The ability and willingness of workers to relocate has contributed to labor-market recoveries following recessions that ended in March 1975 and November 1982, said Mark Zandi, chief economist at West Chester, Pennsylvania-based Moody’s Economy.com. The unemployment rate fell 1.6 percentage points to 7.4 percent in May 1976 from a year earlier and dropped 2.5 percentage points to 8.3 percent in December 1983 from the previous December.
While some economists say the recession that began in December 2007 may have ended last summer, unemployment will fall only 0.8 percentage point to an average of 9.2 percent in 2011, according to a December Bloomberg News survey of 46 economists.

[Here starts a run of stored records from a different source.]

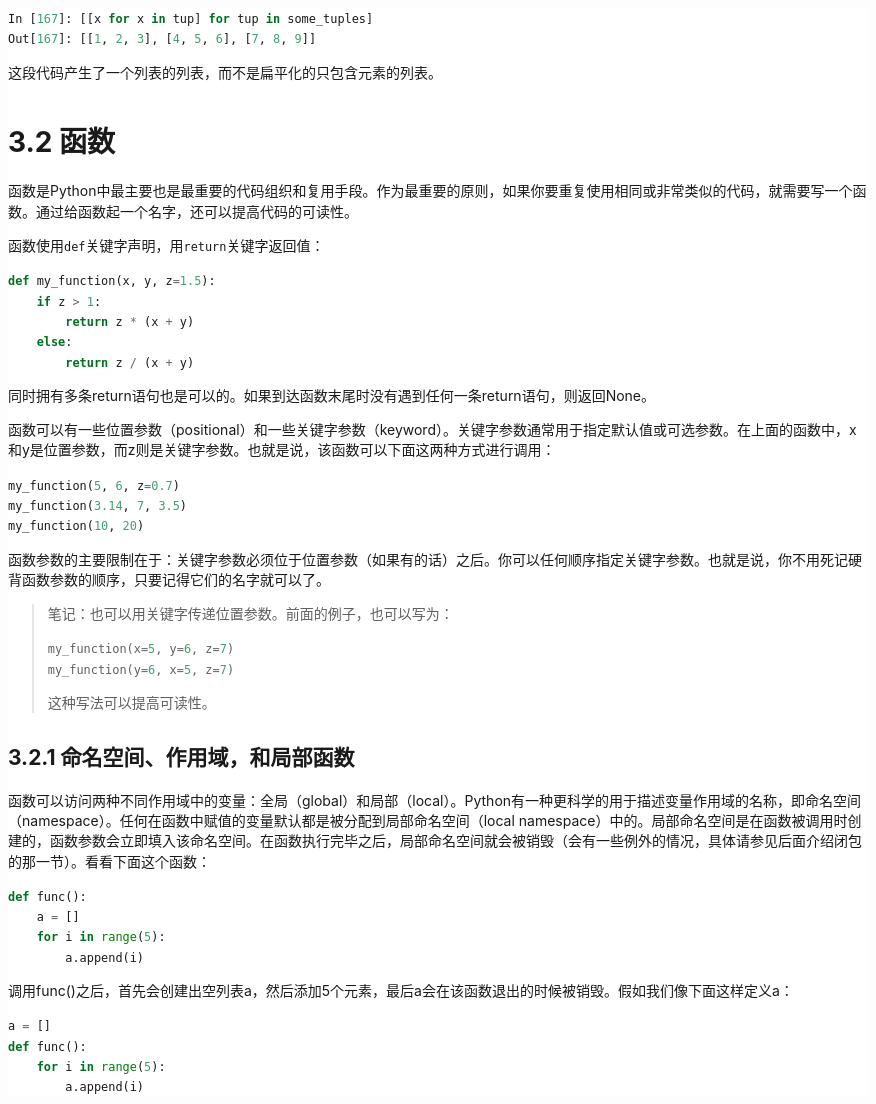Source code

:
 ```python
In [167]: [[x for x in tup] for tup in some_tuples]
Out[167]: [[1, 2, 3], [4, 5, 6], [7, 8, 9]]
```

这段代码产生了一个列表的列表，而不是扁平化的只包含元素的列表。

# 3.2 函数
函数是Python中最主要也是最重要的代码组织和复用手段。作为最重要的原则，如果你要重复使用相同或非常类似的代码，就需要写一个函数。通过给函数起一个名字，还可以提高代码的可读性。

函数使用``def``关键字声明，用``return``关键字返回值：

```python
def my_function(x, y, z=1.5):
    if z > 1:
        return z * (x + y)
    else:
        return z / (x + y)
```

同时拥有多条return语句也是可以的。如果到达函数末尾时没有遇到任何一条return语句，则返回None。

函数可以有一些位置参数（positional）和一些关键字参数（keyword）。关键字参数通常用于指定默认值或可选参数。在上面的函数中，x和y是位置参数，而z则是关键字参数。也就是说，该函数可以下面这两种方式进行调用：

```python
my_function(5, 6, z=0.7)
my_function(3.14, 7, 3.5)
my_function(10, 20)
```

函数参数的主要限制在于：关键字参数必须位于位置参数（如果有的话）之后。你可以任何顺序指定关键字参数。也就是说，你不用死记硬背函数参数的顺序，只要记得它们的名字就可以了。

>笔记：也可以用关键字传递位置参数。前面的例子，也可以写为：
>```python
>my_function(x=5, y=6, z=7)
>my_function(y=6, x=5, z=7)
>```
>这种写法可以提高可读性。

## 3.2.1 命名空间、作用域，和局部函数
函数可以访问两种不同作用域中的变量：全局（global）和局部（local）。Python有一种更科学的用于描述变量作用域的名称，即命名空间（namespace）。任何在函数中赋值的变量默认都是被分配到局部命名空间（local namespace）中的。局部命名空间是在函数被调用时创建的，函数参数会立即填入该命名空间。在函数执行完毕之后，局部命名空间就会被销毁（会有一些例外的情况，具体请参见后面介绍闭包的那一节）。看看下面这个函数：

```python
def func():
    a = []
    for i in range(5):
        a.append(i)
```

调用func()之后，首先会创建出空列表a，然后添加5个元素，最后a会在该函数退出的时候被销毁。假如我们像下面这样定义a：

```python
a = []
def func():
    for i in range(5):
        a.append(i)
```
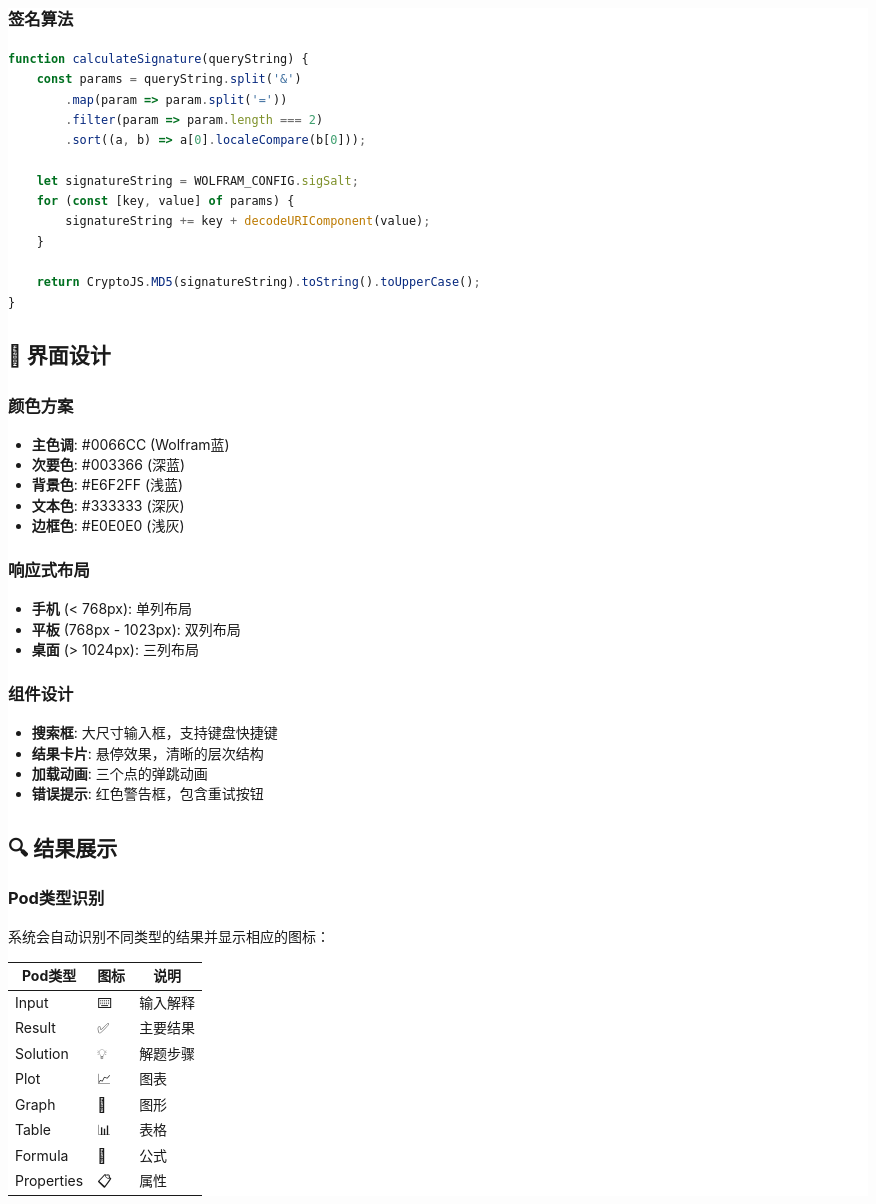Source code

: ### 签名算法
```javascript
function calculateSignature(queryString) {
    const params = queryString.split('&')
        .map(param => param.split('='))
        .filter(param => param.length === 2)
        .sort((a, b) => a[0].localeCompare(b[0]));

    let signatureString = WOLFRAM_CONFIG.sigSalt;
    for (const [key, value] of params) {
        signatureString += key + decodeURIComponent(value);
    }

    return CryptoJS.MD5(signatureString).toString().toUpperCase();
}
```

## 🎨 **界面设计**

### 颜色方案
- **主色调**: #0066CC (Wolfram蓝)
- **次要色**: #003366 (深蓝)
- **背景色**: #E6F2FF (浅蓝)
- **文本色**: #333333 (深灰)
- **边框色**: #E0E0E0 (浅灰)

### 响应式布局
- **手机** (< 768px): 单列布局
- **平板** (768px - 1023px): 双列布局
- **桌面** (> 1024px): 三列布局

### 组件设计
- **搜索框**: 大尺寸输入框，支持键盘快捷键
- **结果卡片**: 悬停效果，清晰的层次结构
- **加载动画**: 三个点的弹跳动画
- **错误提示**: 红色警告框，包含重试按钮

## 🔍 **结果展示**

### Pod类型识别
系统会自动识别不同类型的结果并显示相应的图标：

| Pod类型 | 图标 | 说明 |
|---------|------|------|
| Input | ⌨️ | 输入解释 |
| Result | ✅ | 主要结果 |
| Solution | 💡 | 解题步骤 |
| Plot | 📈 | 图表 |
| Graph | 🔗 | 图形 |
| Table | 📊 | 表格 |
| Formula | 🧮 | 公式 |
| Properties | 📋 | 属性 |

“You don’t have to be a rocket scientist” to know that unemployment will be higher and “the noninflationary speed limit, or what economists call the potential growth rate of the economy, is going to be lower as a result of the housing-related decline in labor mobility,” David Rosenberg, chief economist at Gluskin Sheff & Associates in Toronto, said in a Jan. 4 telephone interview.

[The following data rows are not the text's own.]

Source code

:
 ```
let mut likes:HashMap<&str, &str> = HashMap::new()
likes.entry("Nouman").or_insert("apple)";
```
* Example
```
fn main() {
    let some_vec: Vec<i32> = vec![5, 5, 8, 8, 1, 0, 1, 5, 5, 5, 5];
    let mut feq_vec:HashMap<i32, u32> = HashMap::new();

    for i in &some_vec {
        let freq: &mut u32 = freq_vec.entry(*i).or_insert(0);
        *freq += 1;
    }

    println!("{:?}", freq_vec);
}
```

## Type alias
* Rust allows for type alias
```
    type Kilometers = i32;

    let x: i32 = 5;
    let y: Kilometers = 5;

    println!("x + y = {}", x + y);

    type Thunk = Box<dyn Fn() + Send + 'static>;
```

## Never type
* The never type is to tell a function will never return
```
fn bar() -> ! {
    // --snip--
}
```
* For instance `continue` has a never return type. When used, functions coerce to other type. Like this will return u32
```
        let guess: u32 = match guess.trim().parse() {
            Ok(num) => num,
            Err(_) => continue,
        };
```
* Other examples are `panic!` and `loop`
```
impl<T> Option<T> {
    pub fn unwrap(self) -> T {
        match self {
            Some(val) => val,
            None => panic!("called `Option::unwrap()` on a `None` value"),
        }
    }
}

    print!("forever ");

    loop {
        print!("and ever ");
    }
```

Almost 10.7 million homes, or 23 percent of all mortgaged properties, were worth less than the debt owed on them at the end of the third quarter, according to a Nov. 24 report from First American CoreLogic. An additional 2.3 million mortgages are approaching “negative equity” as loan defaults mount nationwide, the Santa Ana, California-based real-estate research company said.
Sixty-five percent of Nevada homeowners owed more than their houses were worth, the highest rate in the nation, according to the report. Arizona ranked second, at 48 percent, followed by Florida, Michigan and California.

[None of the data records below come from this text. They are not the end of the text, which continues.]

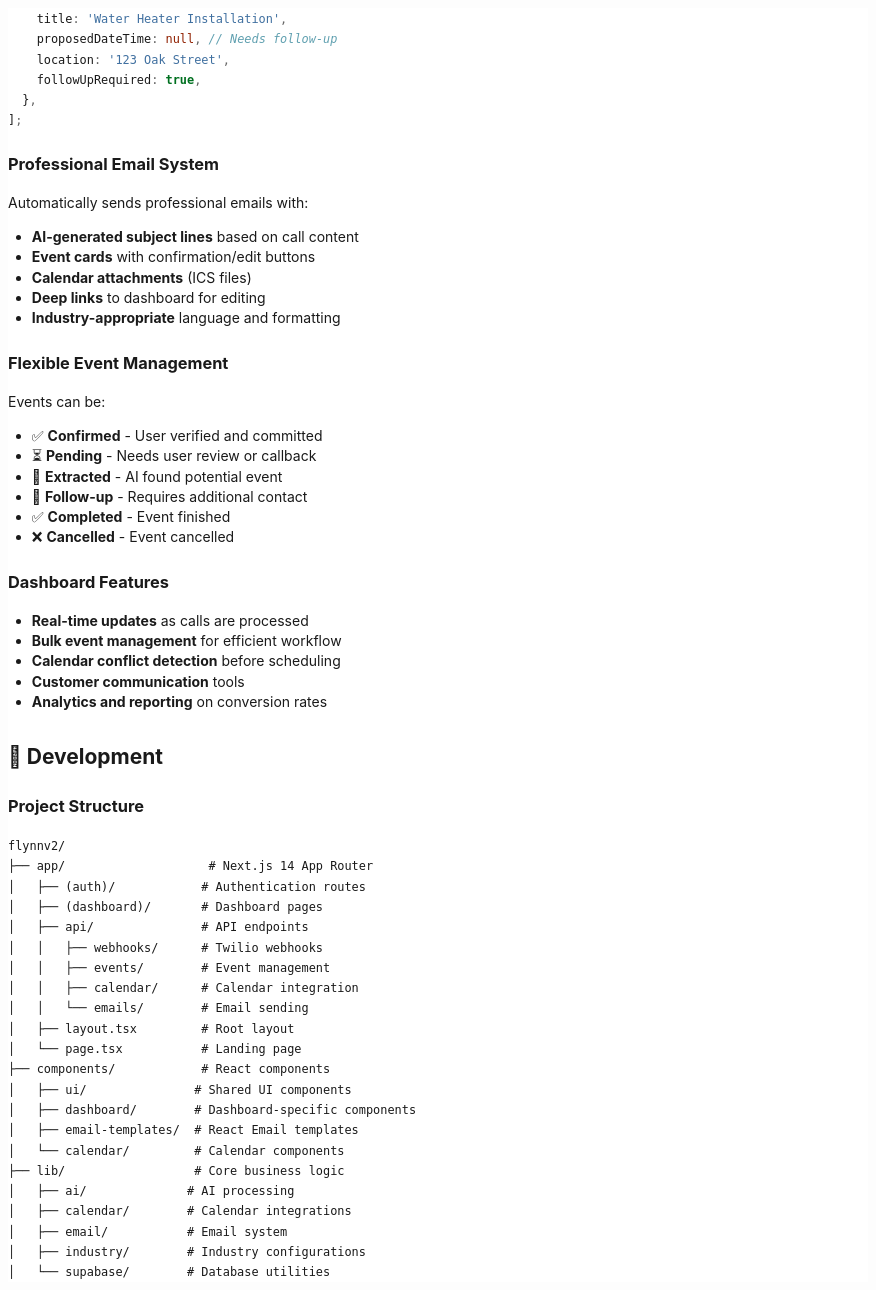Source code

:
 ```typescript
    title: 'Water Heater Installation',
    proposedDateTime: null, // Needs follow-up
    location: '123 Oak Street',
    followUpRequired: true,
  },
];
```

### Professional Email System

Automatically sends professional emails with:

- **AI-generated subject lines** based on call content
- **Event cards** with confirmation/edit buttons
- **Calendar attachments** (ICS files)
- **Deep links** to dashboard for editing
- **Industry-appropriate** language and formatting

### Flexible Event Management

Events can be:

- ✅ **Confirmed** - User verified and committed
- ⏳ **Pending** - Needs user review or callback
- 📝 **Extracted** - AI found potential event
- 🔄 **Follow-up** - Requires additional contact
- ✅ **Completed** - Event finished
- ❌ **Cancelled** - Event cancelled

### Dashboard Features

- **Real-time updates** as calls are processed
- **Bulk event management** for efficient workflow
- **Calendar conflict detection** before scheduling
- **Customer communication** tools
- **Analytics and reporting** on conversion rates

## 🔧 Development

### Project Structure

```
flynnv2/
├── app/                    # Next.js 14 App Router
│   ├── (auth)/            # Authentication routes
│   ├── (dashboard)/       # Dashboard pages
│   ├── api/               # API endpoints
│   │   ├── webhooks/      # Twilio webhooks
│   │   ├── events/        # Event management
│   │   ├── calendar/      # Calendar integration
│   │   └── emails/        # Email sending
│   ├── layout.tsx         # Root layout
│   └── page.tsx           # Landing page
├── components/            # React components
│   ├── ui/               # Shared UI components
│   ├── dashboard/        # Dashboard-specific components
│   ├── email-templates/  # React Email templates
│   └── calendar/         # Calendar components
├── lib/                  # Core business logic
│   ├── ai/              # AI processing
│   ├── calendar/        # Calendar integrations
│   ├── email/           # Email system
│   ├── industry/        # Industry configurations
│   └── supabase/        # Database utilities
```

States that grew the fastest during the 2002-2006 housing bubble, including Florida and Nevada, are now experiencing reversals in population trends. The number of people in Florida, where unemployment is 11.5 percent, fell 58,294 in the 12 months ended April 2009, the first decline since 1946, the University of Florida Bureau of Economic and Business Research estimated in August.
More people might have left if they had been able to sell their homes, said Jack McCabe, president of McCabe Research & Consulting in Deerfield Beach, Florida, which specializes in real estate.
“Loan modifications have been of insignificant help,” he said.
Through November, U.S. lenders had permanently renegotiated about 31,000 of the 4 million mortgages targeted for relief by the Obama administration’s foreclosure-prevention plan.
Housing woes have exacerbated a decline in worker mobility that began in 1951, when 21 percent of Americans moved, according to the Census Bureau. More families now depend on two incomes, which makes moving more complicated, said Peter Francese, a demographic-trends analyst in Exter, New Hampshire, for New York-based advertising agency Ogilvy & Mather Worldwide.
The aging U.S. population also reduces mobility, he said. The largest age group is 45- to 55-year-olds and the fastest- growing segment is 55- to 65-year-olds, both of which have established family and social networks that complicate relocation, Francese said.
Out-of-state moves, usually associated with job changes, remained at a record low 1.6 percent of the population for a second year in the 12 months ended March 2009, Brookings’ Frey estimates.
Anecdotal evidence suggests an even lower rate for the full year. Shipments handled by movers and paid for by individuals in the first half dropped 18 percent from January-June 2008, while employer-paid moves fell 27 percent, according to the American Moving & Storage Association, an industry trade group based in Alexandria, Virginia.
“This is our first national slump caused by a housing bubble and that ties down workers,” said Nobel Prize-winning economist Paul Krugman in a Jan. 4 interview. “It is a transitory thing, but transitory can mean several years.”